> **STATED PROBLEM**
Locate every line in the entries below that contains the word "collectors", and copy each of those lines in full. Case counts.

> **Stored data entries**
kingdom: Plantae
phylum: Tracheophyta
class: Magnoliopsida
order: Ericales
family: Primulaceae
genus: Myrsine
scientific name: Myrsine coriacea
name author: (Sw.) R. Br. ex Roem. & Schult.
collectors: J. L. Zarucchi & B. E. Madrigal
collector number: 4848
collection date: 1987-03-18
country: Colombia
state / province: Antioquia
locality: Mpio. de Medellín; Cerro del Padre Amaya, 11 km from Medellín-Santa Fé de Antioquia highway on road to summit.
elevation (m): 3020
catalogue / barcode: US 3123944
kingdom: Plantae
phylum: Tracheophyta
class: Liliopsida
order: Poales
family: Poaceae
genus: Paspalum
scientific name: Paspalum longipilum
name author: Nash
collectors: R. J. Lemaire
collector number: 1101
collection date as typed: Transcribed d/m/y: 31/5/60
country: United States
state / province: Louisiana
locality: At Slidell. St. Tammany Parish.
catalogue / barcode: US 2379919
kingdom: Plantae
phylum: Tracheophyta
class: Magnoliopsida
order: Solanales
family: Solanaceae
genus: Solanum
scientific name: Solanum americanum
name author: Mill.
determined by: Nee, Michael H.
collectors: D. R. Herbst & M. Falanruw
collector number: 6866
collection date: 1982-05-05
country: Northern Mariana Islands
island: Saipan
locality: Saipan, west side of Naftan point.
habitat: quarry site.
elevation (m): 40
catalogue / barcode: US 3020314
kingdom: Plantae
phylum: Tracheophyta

> **TASK RESPONSE**
collectors: J. L. Zarucchi & B. E. Madrigal
collectors: R. J. Lemaire
collectors: D. R. Herbst & M. Falanruw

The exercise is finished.